- **DATA IN THIS EXERCISE**
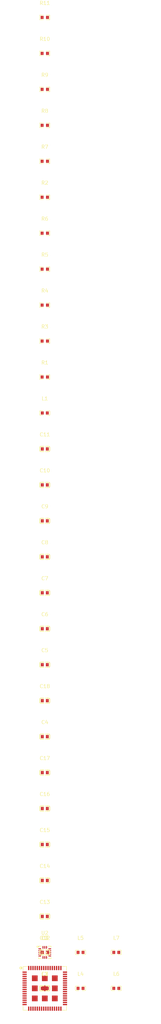
<source format=kicad_pcb>
(kicad_pcb
	(version 20241229)
	(generator "pcbnew")
	(generator_version "9.0")
	(general
		(thickness 1.6)
		(legacy_teardrops no)
	)
	(paper "A4")
	(layers
		(0 "F.Cu" signal)
		(2 "B.Cu" signal)
		(9 "F.Adhes" user "F.Adhesive")
		(11 "B.Adhes" user "B.Adhesive")
		(13 "F.Paste" user)
		(15 "B.Paste" user)
		(5 "F.SilkS" user "F.Silkscreen")
		(7 "B.SilkS" user "B.Silkscreen")
		(1 "F.Mask" user)
		(3 "B.Mask" user)
		(17 "Dwgs.User" user "User.Drawings")
		(19 "Cmts.User" user "User.Comments")
		(21 "Eco1.User" user "User.Eco1")
		(23 "Eco2.User" user "User.Eco2")
		(25 "Edge.Cuts" user)
		(27 "Margin" user)
		(31 "F.CrtYd" user "F.Courtyard")
		(29 "B.CrtYd" user "B.Courtyard")
		(35 "F.Fab" user)
		(33 "B.Fab" user)
		(39 "User.1" user)
		(41 "User.2" user)
		(43 "User.3" user)
		(45 "User.4" user)
		(47 "User.5" user)
		(49 "User.6" user)
		(51 "User.7" user)
		(53 "User.8" user)
		(55 "User.9" user)
	)
	(setup
		(pad_to_mask_clearance 0)
		(allow_soldermask_bridges_in_footprints no)
		(tenting front back)
		(pcbplotparams
			(layerselection 0x00000000_00000000_000010fc_ffffffff)
			(plot_on_all_layers_selection 0x00000000_00000000_00000000_00000000)
			(disableapertmacros no)
			(usegerberextensions no)
			(usegerberattributes yes)
			(usegerberadvancedattributes yes)
			(creategerberjobfile yes)
			(dashed_line_dash_ratio 12.000000)
			(dashed_line_gap_ratio 3.000000)
			(svgprecision 4)
			(plotframeref no)
			(mode 1)
			(useauxorigin no)
			(hpglpennumber 1)
			(hpglpenspeed 20)
			(hpglpendiameter 15.000000)
			(pdf_front_fp_property_popups yes)
			(pdf_back_fp_property_popups yes)
			(pdf_metadata yes)
			(pdf_single_document no)
			(dxfpolygonmode yes)
			(dxfimperialunits yes)
			(dxfusepcbnewfont yes)
			(psnegative no)
			(psa4output no)
			(plot_black_and_white yes)
			(sketchpadsonfab no)
			(plotpadnumbers no)
			(hidednponfab no)
			(sketchdnponfab yes)
			(crossoutdnponfab yes)
			(subtractmaskfromsilk no)
			(outputformat 1)
			(mirror no)
			(drillshape 1)
			(scaleselection 1)
			(outputdirectory "")
		)
	)
	(net 0 "")
	(net 1 "PC13")
	(net 2 "PA2_UART2_TX")
	(net 3 "PA3_UART2_RX")
	(net 4 "PC0")
	(net 5 "VLXSMPS")
	(net 6 "PC6")
	(net 7 "PC4")
	(net 8 "CS")
	(net 9 "PB7_UART1_RX")
	(net 10 "INT1")
	(net 11 "VBAT")
	(net 12 "ADC3")
	(net 13 "INT2")
	(net 14 "PA4")
	(net 15 "PA5")
	(net 16 "PB9")
	(net 17 "ADC1")
	(net 18 "PB15")
	(net 19 "PA13")
	(net 20 "PB5")
	(net 21 "SDO_SA0")
	(net 22 "PC1")
	(net 23 "footprint-net-25")
	(net 24 "PA14")
	(net 25 "PC5")
	(net 26 "VREFpos")
	(net 27 "VFBSMPS")
	(net 28 "PB3")
	(net 29 "footprint-net-24")
	(net 30 "PB8")
	(net 31 "PB4")
	(net 32 "ADC2")
	(net 33 "PC3")
	(net 34 "RES")
	(net 35 "RF_OUT")
	(net 36 "PB1")
	(net 37 "PA10")
	(net 38 "footprint-net-23")
	(net 39 "PA7")
	(net 40 "PB13")
	(net 41 "PB10")
	(net 42 "footprint-net-22")
	(net 43 "PA6")
	(net 44 "footprint-net-21")
	(net 45 "footprint-net-20")
	(net 46 "PB14")
	(net 47 "VDDMPS")
	(net 48 "PB12")
	(net 49 "PA8")
	(net 50 "NRST")
	(net 51 "PC2")
	(net 52 "PA11")
	(net 53 "PA9")
	(net 54 "PB11")
	(net 55 "BOOT0")
	(net 56 "PB2")
	(net 57 "PA12")
	(net 58 "footprint-net-12")
	(net 59 "footprint-net-5")
	(net 60 "footprint-net-18")
	(net 61 "footprint-net-19")
	(net 62 "footprint-net-13")
	(net 63 "footprint-net-6")
	(net 64 "vcc")
	(net 65 "i2c_sda")
	(net 66 "gnd")
	(net 67 "footprint-net-7")
	(net 68 "footprint-net-0")
	(net 69 "i2c_scl")
	(net 70 "footprint-net-8")
	(net 71 "footprint-net-1")
	(net 72 "footprint-net-14")
	(net 73 "footprint-net-9")
	(net 74 "footprint-net-2")
	(net 75 "footprint-net-15")
	(net 76 "footprint-net-16")
	(net 77 "footprint-net-10")
	(net 78 "footprint-net-3")
	(net 79 "footprint-net-11")
	(net 80 "footprint-net-4")
	(net 81 "footprint-net-17")
	(net 82 "coil_b-net-2")
	(net 83 "coil_a-net-0")
	(net 84 "coil_b-net-3")
	(net 85 "coil_a-net-4")
	(net 86 "coil_a-net-1")
	(net 87 "coil_b-net-0")
	(net 88 "coil_a-net-5")
	(net 89 "coil_b-net-1")
	(net 90 "coil_b-net-5")
	(net 91 "coil_a-net-2")
	(net 92 "coil_b-net-4")
	(net 93 "coil_a-net-3")
	(footprint "UNI_ROYAL_0603WAF1002T5E:R0603" (layer "F.Cu") (at 0 -200))
	(footprint "UNI_ROYAL_0603WAF1002T5E:R0603" (layer "F.Cu") (at 0 -180))
	(footprint "UNI_ROYAL_0603WAF1002T5E:R0603" (layer "F.Cu") (at 0 -190))
	(footprint "UNI_ROYAL_0603WAF1002T5E:R0603" (layer "F.Cu") (at 0 -220))
	(footprint "YAGEO_CC0603KRX7R9BB104:C0603" (layer "F.Cu") (at 0 -80))
	(footprint "FH_CBG160808U820T:L0603" (layer "F.Cu") (at 0 0))
	(footprint "YAGEO_CC0603KRX7R9BB104:C0603" (layer "F.Cu") (at 0 -40))
	(footprint "YAGEO_CC0603KRX7R9BB104:C0603" (layer "F.Cu") (at 0 -110))
	(footprint "YAGEO_CC0603KRX7R9BB104:C0603" (layer "F.Cu") (at 0 -130))
	(footprint "UNI_ROYAL_0603WAF1002T5E:R0603" (layer "F.Cu") (at 0 -260))
	(footprint "UNI_ROYAL_0603WAF1002T5E:R0603" (layer "F.Cu") (at 0 -210))
	(footprint "UNI_ROYAL_0603WAF1002T5E:R0603" (layer "F.Cu") (at 0 -170))
	(footprint "YAGEO_CC0603KRX7R9BB104:C0603" (layer "F.Cu") (at 0 -10))
	(footprint "Murata_Electronics_LQM18FN100M00D:L0603" (layer "F.Cu") (at 10 0))
	(footprint "YAGEO_CC0603KRX7R9BB104:C0603" (layer "F.Cu") (at 0 -150))
	(footprint "Murata_Electronics_LQM18FN100M00D:L0603" (layer "F.Cu") (at 20 0))
	(footprint "Murata_Electronics_LQM18FN100M00D:L0603" (layer "F.Cu") (at 10 -10))
	(footprint "UNI_ROYAL_0603WAF1002T5E:R0603" (layer "F.Cu") (at 0 -230))
	(footprint "UNI_ROYAL_0603WAF1002T5E:R0603" (layer "F.Cu") (at 0 -270))
	(footprint "STMicroelectronics_LIS3DHTR:LGA-16_L3.0-W3.0-P0.50-TL" (layer "F.Cu") (at 0 -10))
	(footprint "YAGEO_CC0603KRX7R9BB104:C0603" (layer "F.Cu") (at 0 0))
	(footprint "YAGEO_CC0603KRX7R9BB104:C0603" (layer "F.Cu") (at 0 -140))
	(footprint "YAGEO_CC0603KRX7R9BB104:C0603" (layer "F.Cu") (at 0 -70))
	(footprint "YAGEO_CC0603KRX7R9BB104:C0603" (layer "F.Cu") (at 0 -120))
	(footprint "YAGEO_CC0603KRX7R9BB104:C0603" (layer "F.Cu") (at 0 -50))
	(footprint "RAKwireless_RAK3172_SIP_8_SM_NI:LGA-73_L12.0-W12.0-P0.60-TL" (layer "F.Cu") (at 0 0))
	(footprint "UNI_ROYAL_0603WAF1002T5E:R0603" (layer "F.Cu") (at 0 -250))
	(footprint "YAGEO_CC0603KRX7R9BB104:C0603" (layer "F.Cu") (at 0 -30))
	(footprint "YAGEO_CC0603KRX7R9BB104:C0603"
		(layer "F.Cu")
		(uuid "b7b3cf3f-4b45-4dff-a87d-12714642524b")
		(at 0 -60)
		(property "Reference" "C17"
			(at 0 -4 0)
			(layer "F.SilkS")
			(uuid "df14a055-c0e8-4237-b7b1-3a44364c3d60")
			(effects
				(font
					(size 1 1)
					(thickness 0.15)
				)
			)
		)
		(property "Value" "100nF ±10% 50V X7R"
			(at 0 4 0)
			(layer "F.Fab")
			(uuid "bd6aa901-eb16-4007-8000-c02d5a213ac8")
			(effects
				(font
					(size 1 1)
					(thickness 0.15)
				)
			)
		)
		(property "Datasheet" "https://www.lcsc.com/datasheet/lcsc_datasheet_2211101700_YAGEO-CC0603KRX7R9BB104_C14663.pdf"
			(at 0 0 0)
			(layer "User.9")
			(hide yes)
			(uuid "7ecb737f-88bd-4793-bc01-6e224642524b")
			(effects
				(font
					(size 0.125 0.125)
					(thickness 0.01875)
				)
			)
		)
		(property "Description" ""
			(at 0 0 0)
			(layer "F.Fab")
			(hide yes)
			(uuid "967f989b-d00d-4bba-93b9-9e6982a1ffc1")
			(effects
				(font
					(size 1.27 1.27)
					(thickness 0.15)
				)
			)
		)
		(property "checksum" "5a33362771a768fffbc497d19d9c4e336d5b591c24209aab49f56fb10555e9c1"
			(at 0 
... [68070 chars truncated]
</source>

- **WORK TO COMPLETE**
Return, exactly as they stand, the lines from the opening line of the listing through the line with "(sketchpadsonfab no)", both ends counted, and no pictures.

- **RESULT OF THIS TASK**
<source format=kicad_pcb>
(kicad_pcb
	(version 20241229)
	(generator "pcbnew")
	(generator_version "9.0")
	(general
		(thickness 1.6)
		(legacy_teardrops no)
	)
	(paper "A4")
	(layers
		(0 "F.Cu" signal)
		(2 "B.Cu" signal)
		(9 "F.Adhes" user "F.Adhesive")
		(11 "B.Adhes" user "B.Adhesive")
		(13 "F.Paste" user)
		(15 "B.Paste" user)
		(5 "F.SilkS" user "F.Silkscreen")
		(7 "B.SilkS" user "B.Silkscreen")
		(1 "F.Mask" user)
		(3 "B.Mask" user)
		(17 "Dwgs.User" user "User.Drawings")
		(19 "Cmts.User" user "User.Comments")
		(21 "Eco1.User" user "User.Eco1")
		(23 "Eco2.User" user "User.Eco2")
		(25 "Edge.Cuts" user)
		(27 "Margin" user)
		(31 "F.CrtYd" user "F.Courtyard")
		(29 "B.CrtYd" user "B.Courtyard")
		(35 "F.Fab" user)
		(33 "B.Fab" user)
		(39 "User.1" user)
		(41 "User.2" user)
		(43 "User.3" user)
		(45 "User.4" user)
		(47 "User.5" user)
		(49 "User.6" user)
		(51 "User.7" user)
		(53 "User.8" user)
		(55 "User.9" user)
	)
	(setup
		(pad_to_mask_clearance 0)
		(allow_soldermask_bridges_in_footprints no)
		(tenting front back)
		(pcbplotparams
			(layerselection 0x00000000_00000000_000010fc_ffffffff)
			(plot_on_all_layers_selection 0x00000000_00000000_00000000_00000000)
			(disableapertmacros no)
			(usegerberextensions no)
			(usegerberattributes yes)
			(usegerberadvancedattributes yes)
			(creategerberjobfile yes)
			(dashed_line_dash_ratio 12.000000)
			(dashed_line_gap_ratio 3.000000)
			(svgprecision 4)
			(plotframeref no)
			(mode 1)
			(useauxorigin no)
			(hpglpennumber 1)
			(hpglpenspeed 20)
			(hpglpendiameter 15.000000)
			(pdf_front_fp_property_popups yes)
			(pdf_back_fp_property_popups yes)
			(pdf_metadata yes)
			(pdf_single_document no)
			(dxfpolygonmode yes)
			(dxfimperialunits yes)
			(dxfusepcbnewfont yes)
			(psnegative no)
			(psa4output no)
			(plot_black_and_white yes)
			(sketchpadsonfab no)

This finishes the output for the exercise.